Development of an custom near single-cell spatial transcriptomics platform using photolithography to study cellular heterogeneity induced by targeted therapies in neuroblastoma
BACKGROUND: High-risk neuroblastoma accounts for 15% of pediatric cancer mortality, with survival rates stagnating at 50%. While spatial transcriptomics (ST) offers a path to understanding the tumor microenvironment and therapy resistance, current commercial platforms are either cost-prohibitive, low resolutions and/or lack sensitivity required for precious clinical samples.
AIMS: To develop a high-resolution, cost-effective ST platform (approximately €100/array) tailored for investigating the spatial effects of innovative targeted therapies in neuroblastoma.

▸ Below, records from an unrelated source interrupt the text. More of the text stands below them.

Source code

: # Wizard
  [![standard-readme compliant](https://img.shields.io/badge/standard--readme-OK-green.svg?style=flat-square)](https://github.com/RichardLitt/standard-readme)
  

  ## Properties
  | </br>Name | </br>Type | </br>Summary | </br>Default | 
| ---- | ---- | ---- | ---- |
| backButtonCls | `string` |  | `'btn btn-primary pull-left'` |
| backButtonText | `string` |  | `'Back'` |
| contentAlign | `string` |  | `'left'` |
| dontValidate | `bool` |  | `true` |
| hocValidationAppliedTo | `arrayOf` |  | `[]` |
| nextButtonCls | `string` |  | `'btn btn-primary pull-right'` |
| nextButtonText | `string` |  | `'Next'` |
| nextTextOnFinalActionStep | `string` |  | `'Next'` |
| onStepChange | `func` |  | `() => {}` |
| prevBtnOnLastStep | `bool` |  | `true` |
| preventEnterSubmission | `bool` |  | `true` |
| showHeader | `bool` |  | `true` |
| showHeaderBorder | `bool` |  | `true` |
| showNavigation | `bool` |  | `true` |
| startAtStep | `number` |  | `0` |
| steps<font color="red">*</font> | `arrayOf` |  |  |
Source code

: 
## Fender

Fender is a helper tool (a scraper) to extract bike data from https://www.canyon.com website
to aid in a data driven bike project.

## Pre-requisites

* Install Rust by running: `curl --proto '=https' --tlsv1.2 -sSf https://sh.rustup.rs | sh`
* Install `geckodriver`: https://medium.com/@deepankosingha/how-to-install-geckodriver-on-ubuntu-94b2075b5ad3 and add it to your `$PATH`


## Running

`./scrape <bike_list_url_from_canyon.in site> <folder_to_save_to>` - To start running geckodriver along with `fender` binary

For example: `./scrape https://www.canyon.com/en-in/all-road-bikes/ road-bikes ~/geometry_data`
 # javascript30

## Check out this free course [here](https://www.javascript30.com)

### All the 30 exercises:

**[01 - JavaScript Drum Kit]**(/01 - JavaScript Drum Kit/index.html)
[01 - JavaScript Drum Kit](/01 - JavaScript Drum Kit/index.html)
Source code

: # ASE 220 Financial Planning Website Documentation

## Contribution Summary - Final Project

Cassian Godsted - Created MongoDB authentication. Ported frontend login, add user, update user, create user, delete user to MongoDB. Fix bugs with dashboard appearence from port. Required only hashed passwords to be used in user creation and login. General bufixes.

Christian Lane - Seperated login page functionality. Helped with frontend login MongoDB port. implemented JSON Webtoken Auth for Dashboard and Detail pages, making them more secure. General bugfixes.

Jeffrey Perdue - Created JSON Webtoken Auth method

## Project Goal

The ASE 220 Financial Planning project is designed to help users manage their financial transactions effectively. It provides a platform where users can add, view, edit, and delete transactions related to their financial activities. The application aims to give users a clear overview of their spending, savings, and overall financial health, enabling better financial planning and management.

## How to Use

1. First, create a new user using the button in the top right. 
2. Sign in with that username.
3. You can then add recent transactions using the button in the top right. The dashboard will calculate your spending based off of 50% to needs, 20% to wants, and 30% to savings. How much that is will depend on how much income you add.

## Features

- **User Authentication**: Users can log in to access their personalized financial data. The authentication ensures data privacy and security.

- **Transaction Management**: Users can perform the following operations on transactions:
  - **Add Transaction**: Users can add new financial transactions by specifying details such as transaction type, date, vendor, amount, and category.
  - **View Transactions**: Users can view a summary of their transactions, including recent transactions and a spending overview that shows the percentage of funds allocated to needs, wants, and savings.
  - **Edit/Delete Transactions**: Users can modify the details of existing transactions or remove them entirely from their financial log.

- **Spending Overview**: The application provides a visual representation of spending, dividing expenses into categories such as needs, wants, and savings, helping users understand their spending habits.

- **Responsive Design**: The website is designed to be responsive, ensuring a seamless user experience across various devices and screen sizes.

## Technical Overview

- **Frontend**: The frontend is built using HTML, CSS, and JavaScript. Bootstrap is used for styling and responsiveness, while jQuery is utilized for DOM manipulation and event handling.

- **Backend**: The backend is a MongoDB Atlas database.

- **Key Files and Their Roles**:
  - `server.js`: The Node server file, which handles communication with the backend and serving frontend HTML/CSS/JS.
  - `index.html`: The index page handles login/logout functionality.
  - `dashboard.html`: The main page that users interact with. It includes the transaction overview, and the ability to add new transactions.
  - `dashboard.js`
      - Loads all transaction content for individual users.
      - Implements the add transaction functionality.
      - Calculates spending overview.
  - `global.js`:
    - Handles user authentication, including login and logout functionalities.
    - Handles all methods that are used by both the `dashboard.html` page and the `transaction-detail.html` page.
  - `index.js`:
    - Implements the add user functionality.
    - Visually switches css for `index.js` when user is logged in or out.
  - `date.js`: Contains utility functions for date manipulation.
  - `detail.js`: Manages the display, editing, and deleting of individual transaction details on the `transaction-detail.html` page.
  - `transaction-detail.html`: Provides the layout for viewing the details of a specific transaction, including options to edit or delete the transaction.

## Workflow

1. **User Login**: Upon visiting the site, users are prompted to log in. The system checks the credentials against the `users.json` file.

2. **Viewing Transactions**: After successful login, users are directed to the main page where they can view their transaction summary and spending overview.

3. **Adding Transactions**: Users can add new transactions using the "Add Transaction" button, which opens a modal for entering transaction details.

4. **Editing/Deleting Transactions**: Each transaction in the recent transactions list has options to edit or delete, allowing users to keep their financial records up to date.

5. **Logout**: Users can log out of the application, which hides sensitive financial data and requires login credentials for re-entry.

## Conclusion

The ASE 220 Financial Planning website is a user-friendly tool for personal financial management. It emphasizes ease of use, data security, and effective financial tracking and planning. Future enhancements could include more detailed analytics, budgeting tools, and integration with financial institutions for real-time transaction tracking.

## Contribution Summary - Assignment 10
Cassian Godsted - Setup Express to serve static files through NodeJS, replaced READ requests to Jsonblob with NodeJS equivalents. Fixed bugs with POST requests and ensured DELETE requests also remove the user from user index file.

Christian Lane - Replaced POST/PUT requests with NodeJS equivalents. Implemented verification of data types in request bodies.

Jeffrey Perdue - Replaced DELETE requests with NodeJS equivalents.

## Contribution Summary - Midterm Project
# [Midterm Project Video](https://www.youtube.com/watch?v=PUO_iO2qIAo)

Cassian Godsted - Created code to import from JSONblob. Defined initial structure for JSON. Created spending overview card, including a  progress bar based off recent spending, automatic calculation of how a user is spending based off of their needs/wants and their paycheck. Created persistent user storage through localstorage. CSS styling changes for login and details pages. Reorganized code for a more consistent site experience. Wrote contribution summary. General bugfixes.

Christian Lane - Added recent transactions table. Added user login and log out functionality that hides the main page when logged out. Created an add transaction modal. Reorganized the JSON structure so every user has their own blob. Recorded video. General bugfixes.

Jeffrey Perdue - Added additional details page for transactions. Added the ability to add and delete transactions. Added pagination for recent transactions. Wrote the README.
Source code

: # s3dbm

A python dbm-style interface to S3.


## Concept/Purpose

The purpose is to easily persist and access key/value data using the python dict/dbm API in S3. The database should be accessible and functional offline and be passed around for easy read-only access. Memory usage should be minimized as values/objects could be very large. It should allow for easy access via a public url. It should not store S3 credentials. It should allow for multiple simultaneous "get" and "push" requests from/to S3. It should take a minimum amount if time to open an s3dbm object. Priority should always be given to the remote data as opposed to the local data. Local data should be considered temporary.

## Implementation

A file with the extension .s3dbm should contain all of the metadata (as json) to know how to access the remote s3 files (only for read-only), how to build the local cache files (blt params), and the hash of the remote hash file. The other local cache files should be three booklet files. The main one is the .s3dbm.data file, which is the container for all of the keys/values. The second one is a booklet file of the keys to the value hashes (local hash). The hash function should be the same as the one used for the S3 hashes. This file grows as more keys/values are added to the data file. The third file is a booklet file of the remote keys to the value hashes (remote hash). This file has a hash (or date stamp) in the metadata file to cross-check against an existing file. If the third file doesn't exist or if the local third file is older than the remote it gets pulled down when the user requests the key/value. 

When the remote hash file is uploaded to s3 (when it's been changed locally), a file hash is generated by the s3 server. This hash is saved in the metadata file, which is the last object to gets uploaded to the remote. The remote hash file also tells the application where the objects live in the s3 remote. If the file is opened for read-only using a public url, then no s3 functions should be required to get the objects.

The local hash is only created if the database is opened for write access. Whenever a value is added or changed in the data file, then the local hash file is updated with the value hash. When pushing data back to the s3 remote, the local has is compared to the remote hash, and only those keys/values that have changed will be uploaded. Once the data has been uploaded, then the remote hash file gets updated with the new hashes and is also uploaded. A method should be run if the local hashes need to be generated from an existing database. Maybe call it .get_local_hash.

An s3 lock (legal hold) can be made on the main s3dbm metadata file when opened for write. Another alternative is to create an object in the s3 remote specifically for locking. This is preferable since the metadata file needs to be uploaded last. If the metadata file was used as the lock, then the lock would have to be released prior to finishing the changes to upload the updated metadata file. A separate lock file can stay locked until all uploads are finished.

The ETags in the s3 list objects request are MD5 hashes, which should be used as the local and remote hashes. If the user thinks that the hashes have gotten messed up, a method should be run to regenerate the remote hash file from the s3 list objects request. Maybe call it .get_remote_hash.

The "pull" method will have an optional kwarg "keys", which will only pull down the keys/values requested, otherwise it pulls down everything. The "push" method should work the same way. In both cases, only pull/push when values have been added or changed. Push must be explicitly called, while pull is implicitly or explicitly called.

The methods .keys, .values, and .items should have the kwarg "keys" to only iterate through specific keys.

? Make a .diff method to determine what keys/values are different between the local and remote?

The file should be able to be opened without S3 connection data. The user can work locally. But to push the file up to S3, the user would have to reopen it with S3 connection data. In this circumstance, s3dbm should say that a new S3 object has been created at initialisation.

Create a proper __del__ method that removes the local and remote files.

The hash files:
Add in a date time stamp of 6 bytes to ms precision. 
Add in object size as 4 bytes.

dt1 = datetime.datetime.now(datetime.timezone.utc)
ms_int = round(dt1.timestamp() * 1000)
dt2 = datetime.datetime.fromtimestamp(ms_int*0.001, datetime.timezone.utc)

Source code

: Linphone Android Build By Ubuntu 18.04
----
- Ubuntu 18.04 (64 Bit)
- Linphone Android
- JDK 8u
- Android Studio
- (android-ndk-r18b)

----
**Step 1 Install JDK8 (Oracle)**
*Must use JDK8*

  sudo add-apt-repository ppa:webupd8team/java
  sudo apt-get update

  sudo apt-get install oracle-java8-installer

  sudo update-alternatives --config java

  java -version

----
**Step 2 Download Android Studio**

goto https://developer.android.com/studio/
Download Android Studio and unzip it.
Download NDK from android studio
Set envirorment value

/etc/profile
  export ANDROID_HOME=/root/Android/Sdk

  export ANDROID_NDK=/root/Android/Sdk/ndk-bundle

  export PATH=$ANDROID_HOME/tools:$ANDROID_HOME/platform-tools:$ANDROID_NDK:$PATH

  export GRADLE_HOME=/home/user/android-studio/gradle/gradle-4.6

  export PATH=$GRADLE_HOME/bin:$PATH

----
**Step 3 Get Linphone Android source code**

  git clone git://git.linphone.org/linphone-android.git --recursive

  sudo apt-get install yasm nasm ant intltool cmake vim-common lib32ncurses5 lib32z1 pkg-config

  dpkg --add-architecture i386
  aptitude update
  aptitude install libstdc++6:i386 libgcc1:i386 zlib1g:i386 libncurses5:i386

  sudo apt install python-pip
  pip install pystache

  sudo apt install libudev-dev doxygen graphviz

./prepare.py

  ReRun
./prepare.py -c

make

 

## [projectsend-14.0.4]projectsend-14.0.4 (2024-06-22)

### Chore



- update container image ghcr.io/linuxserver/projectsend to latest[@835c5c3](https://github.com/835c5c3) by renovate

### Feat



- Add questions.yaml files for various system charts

METHODS: Our platform utilizes custom-printed microarrays featuring four subarrays, each containing ± 85,000 spots (13.6 x 13.6 µm) with a 1 µm interspot distance. This architecture provides high spatial resolution across a 10 x 14 mm capture area. To validate the workflow, we performed on-slide fluorescent first and second-strand cDNA synthesis using mouse olfactory bulb as a structural reference tissue. We also assessed the quality of spatial barcodes by cleaving the capture probes and sequencing them.
RESULTS: Barcode quality was adequate with 70% assignment rate at 99% precision. Proof-of-concept experiments successfully demonstrated transcript capture, with fluorescent footprinting revealing the distinct anatomical layers of the mouse olfactory bulb. This confirms the platform’s ability to maintain spatial integrity during enzymatic steps. The platform achieves a >10-fold cost reduction compared to commercial alternatives. Ongoing work focuses on library preparation optimization, integration with arrayed tumor cuboids for high-throughput drug screening, and modifications such as targeted ST for higher sensitivity (at lower cost) and long-read ST.
CONCLUSIONS: Our platform democratizes spatial profiling for pediatric oncology. By combining affordability with near single-cell resolution, our platform enables deeper investigation into neuroblastoma heterogeneity and supports the development of more effective precision medicine strategies.